Но ведь не это вызывает в вас осуждение, Мартын. Вы же гуманист и даже в душе не станете относиться плохо к человеку за его физические качества.
Вы ненавидите меня за то, что я — рулю. Вы не рулите, а я рулю. Я умный, коварный, беспринципный, успешный, неленивый. Я задаю правила игры, в которой вы — пеон, пустышка, глупый солдат с хохмочками вместо патронов. Да, вам не откажешь в некоторой отчаянной храбрости и даже, я бы сказал, некоем веселом стоицизме. Однако комичность вашего положения в том, что, покуда вы развлекаетесь своими приключениями, миром правлю я. Вы — обезьянка, прыгающая на потеху публике. А поощрение и наказание — в моей власти. Я директор этого цирка!
— Прекрасную вы сделали карьеру, Срулик. А мешок на голову — это чтобы я форму не терял?
Страшновский усмехнулся:
— Мешок на голову — это чтобы вас напугать. Хотя бы чуть-чуть. Потому что дальше все может оказаться по-настоящему страшно. Вы не представляете себе, Мартын, во что ввязались.
Мне начинало становиться по-настоящему страшно.
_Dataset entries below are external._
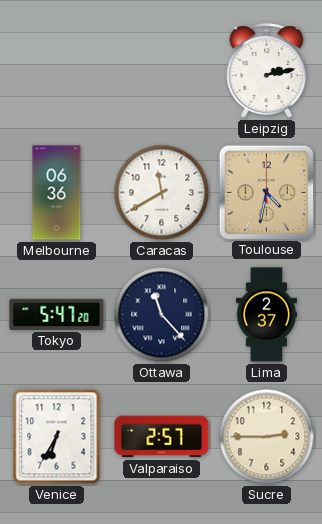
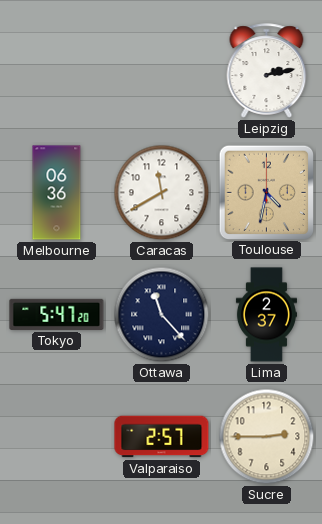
Venice: 6:35 -> none
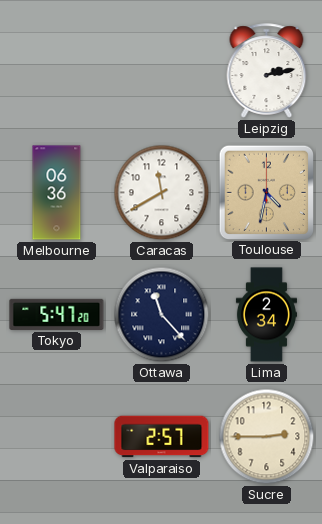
Lima: 2:37 -> 2:34
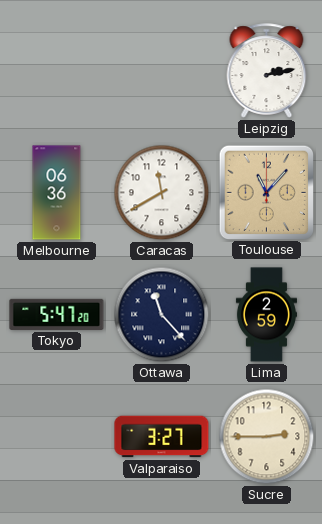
Toulouse: 4:32 -> 11:07
Lima: 2:34 -> 2:59
Valparaiso: 2:57 -> 3:27
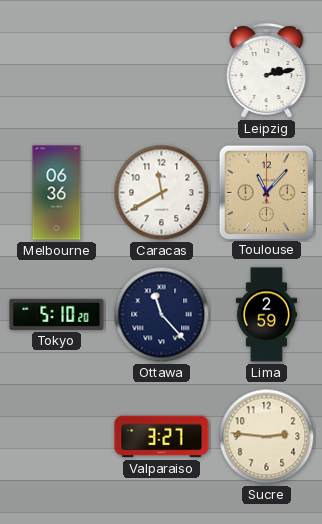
Tokyo: 5:47 -> 5:10
Sucre: 2:45 -> 2:46
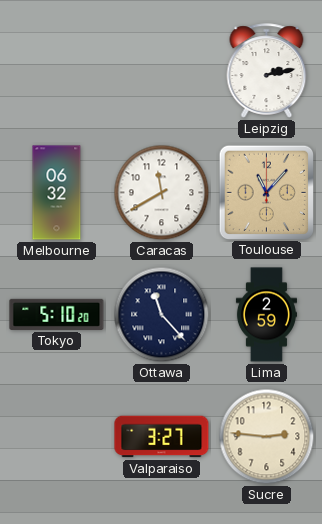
Melbourne: 06:36 -> 06:32
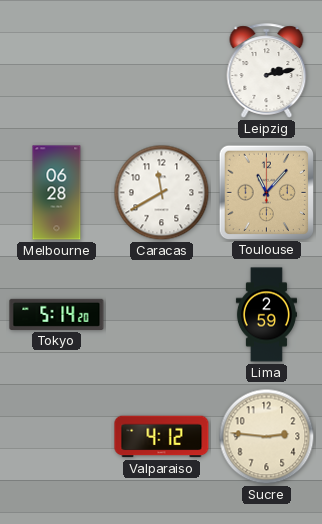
Melbourne: 06:32 -> 06:28
Tokyo: 5:10 -> 5:14
Ottawa: 11:23 -> none
Valparaiso: 3:27 -> 4:12
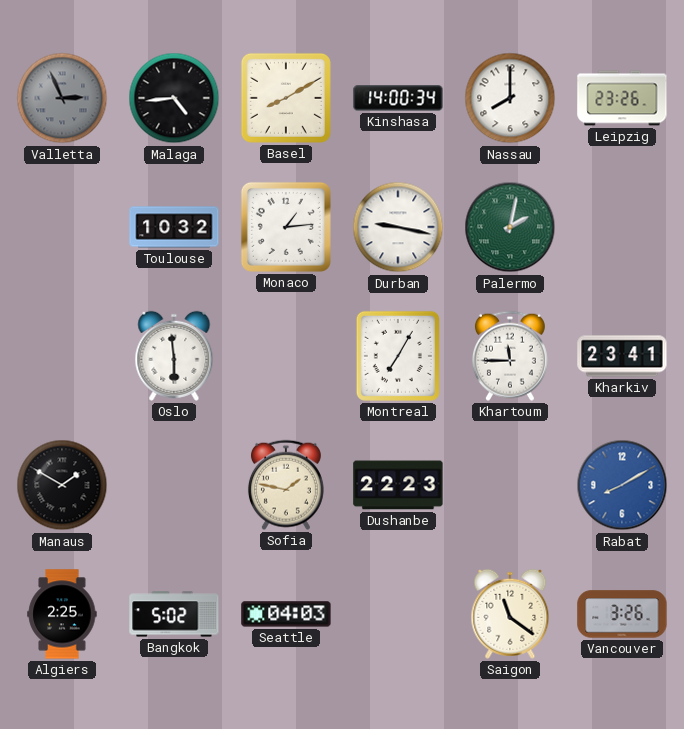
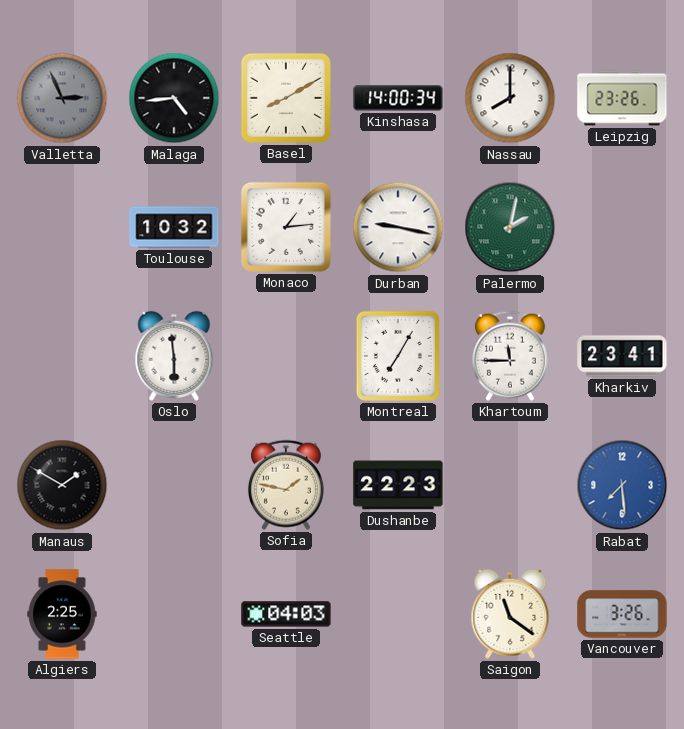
Rabat: 8:10 -> 7:29
Bangkok: 5:02 -> none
И я действительно понятия не имел, во что ввязался.
— Но вы же мне расскажете?
— Конечно, расскажу! Я здесь ваш единственный друг. Все остальные вас используют без зазрения совести и не принимая никаких мер к вашей безопасности. И, если вы думаете, что Чингиз или даже Эйнштейн хоть пальцем пошевелят, когда вас будут распинать на воротах Жогорку Кенеша, вы глубоко заблуждаетесь.